El apoyo de Ana Boyer en los negocios de su madre
Como muchos estudiantes de este doble grado, Ana optó por dedicarse más al ámbito empresarial y de hecho comenzó su etapa laboral como consultora estratégica. Antes de dar el salto al emprendimiento, la hija de Miguel Boyer y Preysler estuvo de prácticas en uno de los despachos más reconocidos de Madrid, Uría&Menéndez. Sin embargo, antes de eso también hizo currículum en Sao Paulo en el BTG Pactual, el principal banco de inversiones en América Latina, o en el Banco Santander en Nueva York.

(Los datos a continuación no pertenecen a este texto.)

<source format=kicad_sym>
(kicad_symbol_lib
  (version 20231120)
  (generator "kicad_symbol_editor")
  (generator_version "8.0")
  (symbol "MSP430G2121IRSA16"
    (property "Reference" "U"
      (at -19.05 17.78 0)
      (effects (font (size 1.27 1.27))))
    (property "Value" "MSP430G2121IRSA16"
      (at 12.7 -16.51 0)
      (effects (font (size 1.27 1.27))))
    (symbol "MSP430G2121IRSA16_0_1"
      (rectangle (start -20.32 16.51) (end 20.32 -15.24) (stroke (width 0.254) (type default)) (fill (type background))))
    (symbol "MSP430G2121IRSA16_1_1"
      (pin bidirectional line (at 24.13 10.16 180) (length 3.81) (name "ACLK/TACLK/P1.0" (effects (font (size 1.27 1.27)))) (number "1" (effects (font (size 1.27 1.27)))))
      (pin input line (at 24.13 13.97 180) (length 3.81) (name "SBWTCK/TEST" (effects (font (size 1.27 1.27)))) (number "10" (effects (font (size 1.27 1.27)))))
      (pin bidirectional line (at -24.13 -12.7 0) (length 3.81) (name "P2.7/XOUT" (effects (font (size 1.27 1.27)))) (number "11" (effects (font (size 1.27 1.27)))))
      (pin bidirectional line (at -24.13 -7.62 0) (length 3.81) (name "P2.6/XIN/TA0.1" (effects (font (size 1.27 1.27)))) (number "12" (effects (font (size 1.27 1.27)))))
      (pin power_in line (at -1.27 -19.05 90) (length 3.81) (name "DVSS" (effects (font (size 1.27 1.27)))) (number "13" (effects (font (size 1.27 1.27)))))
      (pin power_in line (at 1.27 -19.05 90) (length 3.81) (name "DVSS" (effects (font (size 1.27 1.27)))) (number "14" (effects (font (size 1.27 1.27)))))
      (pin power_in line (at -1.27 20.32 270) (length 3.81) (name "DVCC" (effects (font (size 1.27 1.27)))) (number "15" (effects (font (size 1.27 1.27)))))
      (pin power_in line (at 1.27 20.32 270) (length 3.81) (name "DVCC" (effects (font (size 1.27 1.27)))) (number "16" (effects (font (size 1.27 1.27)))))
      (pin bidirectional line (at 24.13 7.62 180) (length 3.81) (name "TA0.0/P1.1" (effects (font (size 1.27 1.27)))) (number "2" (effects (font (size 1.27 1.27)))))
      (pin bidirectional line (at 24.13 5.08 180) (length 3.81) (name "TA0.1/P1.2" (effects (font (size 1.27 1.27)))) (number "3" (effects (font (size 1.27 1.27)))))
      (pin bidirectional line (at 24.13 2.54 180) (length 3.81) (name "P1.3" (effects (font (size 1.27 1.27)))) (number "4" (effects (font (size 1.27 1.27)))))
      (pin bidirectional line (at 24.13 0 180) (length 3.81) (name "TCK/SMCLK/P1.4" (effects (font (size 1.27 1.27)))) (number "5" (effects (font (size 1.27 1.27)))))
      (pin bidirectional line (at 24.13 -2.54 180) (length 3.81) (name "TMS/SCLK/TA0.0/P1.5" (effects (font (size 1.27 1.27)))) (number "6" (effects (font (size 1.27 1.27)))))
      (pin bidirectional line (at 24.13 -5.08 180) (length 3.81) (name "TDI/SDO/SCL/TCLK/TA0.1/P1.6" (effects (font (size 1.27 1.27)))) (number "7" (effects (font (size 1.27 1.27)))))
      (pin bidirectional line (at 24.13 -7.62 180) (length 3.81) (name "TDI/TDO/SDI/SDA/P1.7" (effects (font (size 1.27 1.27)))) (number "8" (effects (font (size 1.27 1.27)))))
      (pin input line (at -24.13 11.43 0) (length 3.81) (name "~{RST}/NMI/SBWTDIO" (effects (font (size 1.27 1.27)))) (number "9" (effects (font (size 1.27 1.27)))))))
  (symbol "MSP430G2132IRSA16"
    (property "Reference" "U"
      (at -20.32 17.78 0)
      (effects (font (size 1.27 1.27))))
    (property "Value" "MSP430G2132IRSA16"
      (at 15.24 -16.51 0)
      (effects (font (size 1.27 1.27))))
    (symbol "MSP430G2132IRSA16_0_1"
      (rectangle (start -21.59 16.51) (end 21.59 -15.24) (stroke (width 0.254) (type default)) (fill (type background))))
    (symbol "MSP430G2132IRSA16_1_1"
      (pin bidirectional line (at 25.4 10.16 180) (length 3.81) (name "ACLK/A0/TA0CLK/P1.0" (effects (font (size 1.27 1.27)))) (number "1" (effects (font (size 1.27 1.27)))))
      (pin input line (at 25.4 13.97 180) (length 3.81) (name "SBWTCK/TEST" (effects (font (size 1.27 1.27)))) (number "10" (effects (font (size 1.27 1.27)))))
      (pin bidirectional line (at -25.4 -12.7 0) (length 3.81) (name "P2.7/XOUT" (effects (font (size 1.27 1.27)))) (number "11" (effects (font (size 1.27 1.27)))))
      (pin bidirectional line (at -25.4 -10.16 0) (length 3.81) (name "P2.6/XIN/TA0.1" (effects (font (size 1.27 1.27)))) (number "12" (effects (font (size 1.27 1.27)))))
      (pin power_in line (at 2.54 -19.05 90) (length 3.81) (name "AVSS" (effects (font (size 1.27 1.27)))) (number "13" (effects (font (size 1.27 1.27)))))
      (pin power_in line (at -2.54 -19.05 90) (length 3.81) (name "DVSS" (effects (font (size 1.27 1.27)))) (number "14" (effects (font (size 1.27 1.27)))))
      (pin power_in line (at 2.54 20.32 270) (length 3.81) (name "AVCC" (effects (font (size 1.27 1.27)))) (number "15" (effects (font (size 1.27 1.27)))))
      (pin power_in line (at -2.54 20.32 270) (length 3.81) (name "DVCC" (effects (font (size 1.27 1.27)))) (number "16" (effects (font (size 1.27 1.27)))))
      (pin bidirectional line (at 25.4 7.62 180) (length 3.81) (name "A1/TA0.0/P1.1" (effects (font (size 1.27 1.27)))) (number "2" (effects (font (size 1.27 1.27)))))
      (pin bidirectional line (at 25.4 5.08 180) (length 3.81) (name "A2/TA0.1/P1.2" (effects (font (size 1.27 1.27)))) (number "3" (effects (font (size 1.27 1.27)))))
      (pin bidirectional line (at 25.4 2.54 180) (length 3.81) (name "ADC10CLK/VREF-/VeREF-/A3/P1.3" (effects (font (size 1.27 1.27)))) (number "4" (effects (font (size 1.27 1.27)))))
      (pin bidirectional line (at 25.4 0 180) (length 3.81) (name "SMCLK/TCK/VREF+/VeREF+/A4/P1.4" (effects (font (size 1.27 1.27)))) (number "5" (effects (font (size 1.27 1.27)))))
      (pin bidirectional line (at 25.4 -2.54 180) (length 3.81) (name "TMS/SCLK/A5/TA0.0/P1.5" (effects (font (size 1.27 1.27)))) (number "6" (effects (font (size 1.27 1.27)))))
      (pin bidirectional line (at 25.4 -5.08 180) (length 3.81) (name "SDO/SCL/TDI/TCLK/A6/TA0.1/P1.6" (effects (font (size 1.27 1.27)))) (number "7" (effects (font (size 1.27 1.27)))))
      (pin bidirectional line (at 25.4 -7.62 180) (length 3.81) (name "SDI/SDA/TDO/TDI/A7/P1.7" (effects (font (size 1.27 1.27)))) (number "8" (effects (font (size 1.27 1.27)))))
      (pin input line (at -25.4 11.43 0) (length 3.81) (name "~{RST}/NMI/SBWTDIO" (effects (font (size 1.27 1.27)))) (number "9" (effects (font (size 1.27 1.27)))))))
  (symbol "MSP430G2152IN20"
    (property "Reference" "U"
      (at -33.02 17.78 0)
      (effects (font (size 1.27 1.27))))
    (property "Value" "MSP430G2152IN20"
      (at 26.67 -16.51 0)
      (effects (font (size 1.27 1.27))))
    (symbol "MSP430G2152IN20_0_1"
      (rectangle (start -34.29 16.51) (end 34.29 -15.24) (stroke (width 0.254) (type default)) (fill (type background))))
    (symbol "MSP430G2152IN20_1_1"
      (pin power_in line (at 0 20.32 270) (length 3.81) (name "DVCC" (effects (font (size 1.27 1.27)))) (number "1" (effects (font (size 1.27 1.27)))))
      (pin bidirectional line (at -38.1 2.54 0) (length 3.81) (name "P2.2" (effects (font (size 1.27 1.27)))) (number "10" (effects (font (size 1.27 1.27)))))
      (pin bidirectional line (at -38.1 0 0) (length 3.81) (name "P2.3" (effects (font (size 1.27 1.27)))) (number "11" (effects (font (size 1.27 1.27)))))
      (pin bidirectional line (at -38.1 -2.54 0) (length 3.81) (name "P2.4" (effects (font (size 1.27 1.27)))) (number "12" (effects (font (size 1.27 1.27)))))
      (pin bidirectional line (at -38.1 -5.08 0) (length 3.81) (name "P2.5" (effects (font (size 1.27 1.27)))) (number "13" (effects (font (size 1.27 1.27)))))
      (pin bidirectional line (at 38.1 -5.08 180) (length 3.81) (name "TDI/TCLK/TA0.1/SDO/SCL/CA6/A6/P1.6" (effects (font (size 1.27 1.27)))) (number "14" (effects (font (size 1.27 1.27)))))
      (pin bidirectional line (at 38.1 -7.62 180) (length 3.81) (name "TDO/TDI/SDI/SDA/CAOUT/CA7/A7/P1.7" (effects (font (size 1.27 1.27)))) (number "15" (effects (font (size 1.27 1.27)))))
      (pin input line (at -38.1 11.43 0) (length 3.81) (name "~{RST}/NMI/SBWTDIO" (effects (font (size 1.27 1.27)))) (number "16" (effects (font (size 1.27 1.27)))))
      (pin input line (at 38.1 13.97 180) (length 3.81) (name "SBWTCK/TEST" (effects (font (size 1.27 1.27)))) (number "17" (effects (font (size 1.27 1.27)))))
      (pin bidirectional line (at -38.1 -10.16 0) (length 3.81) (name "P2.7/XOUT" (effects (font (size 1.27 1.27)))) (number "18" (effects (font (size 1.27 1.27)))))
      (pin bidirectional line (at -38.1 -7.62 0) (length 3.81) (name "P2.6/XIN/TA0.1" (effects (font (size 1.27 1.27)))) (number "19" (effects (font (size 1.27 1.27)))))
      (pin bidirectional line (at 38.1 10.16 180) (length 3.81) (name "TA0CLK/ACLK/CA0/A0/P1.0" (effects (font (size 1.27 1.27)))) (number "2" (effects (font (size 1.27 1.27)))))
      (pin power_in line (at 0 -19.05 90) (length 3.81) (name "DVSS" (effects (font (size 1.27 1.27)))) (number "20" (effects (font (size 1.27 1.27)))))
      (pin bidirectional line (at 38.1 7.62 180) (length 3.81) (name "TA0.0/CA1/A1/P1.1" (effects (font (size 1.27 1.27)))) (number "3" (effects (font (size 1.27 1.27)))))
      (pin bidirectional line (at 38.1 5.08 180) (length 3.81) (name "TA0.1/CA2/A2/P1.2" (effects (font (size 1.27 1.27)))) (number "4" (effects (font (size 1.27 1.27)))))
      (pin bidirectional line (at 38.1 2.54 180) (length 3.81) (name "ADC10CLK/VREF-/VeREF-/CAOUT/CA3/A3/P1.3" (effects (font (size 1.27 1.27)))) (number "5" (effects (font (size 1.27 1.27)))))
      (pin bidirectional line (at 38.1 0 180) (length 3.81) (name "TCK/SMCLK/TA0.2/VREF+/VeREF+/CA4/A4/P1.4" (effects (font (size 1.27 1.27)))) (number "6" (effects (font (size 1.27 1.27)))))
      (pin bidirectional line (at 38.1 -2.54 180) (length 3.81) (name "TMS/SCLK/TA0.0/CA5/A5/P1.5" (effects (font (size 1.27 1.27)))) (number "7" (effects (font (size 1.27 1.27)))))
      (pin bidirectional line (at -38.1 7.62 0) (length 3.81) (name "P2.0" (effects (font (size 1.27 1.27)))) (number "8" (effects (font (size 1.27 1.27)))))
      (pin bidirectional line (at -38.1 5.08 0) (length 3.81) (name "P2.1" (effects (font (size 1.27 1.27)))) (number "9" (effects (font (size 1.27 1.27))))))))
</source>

Por su parte, también ha sido imagen de marcas como Pandora o Chaumet Read (siguiendo de esta manera la estela de su hermana y de su madre). Sin embargo, ha focalizado su trabajo en el mundo de los negocios como emprendedora de la mano de Cocowi, una exclusiva firma de gorras que dirige junto a Verdasco.
Además de haber invertido en su propio negocio textil, la hija de Miguel Boyer, ministro de Economía, Hacienda y Comercio durante el primer gobierno de Felipe González, decidió en el año 2015 formar parte del equipo de trabajo de su madre de manera activa en su negocio de cremas y productos de cuidado para la piel. Concretamente Ana se encargó de tomar las decisiones estratégicas para rentabilizar el negocio de su madre.
Que la reina de corazones haya confiado en su hija pequeña para que le apoye en sus negocios no es de extrañar. Su propia hermana, Tamara Falcó, destacó la brillante inteligencia de su hermana en el ámbito empresarial: «Ana es super lista. Era la más estudiosa, la que sacaba mejores notas y mami no tenía que estar pendiente de que hiciera los deberes. Se quedaba sin salir y sin viajes para estudiar. Yo, en cambio, era un desastre».
Además, la marquesa de Griñón desveló en este encuentro con periodistas de la peña Cuarto Poder que su hermana pequeña tenía un papel fundamental detrás del éxito de su madre y de ella con las marcas. Concretamente, la mujer de Fernando Verdasco era la encargada de revisar los contrarios publicitarios de ambas: «Los empieza a leer y va tachando: «esto sí, esto no, esto tampoco». Y mami yo nos miramos y ni rechistamos».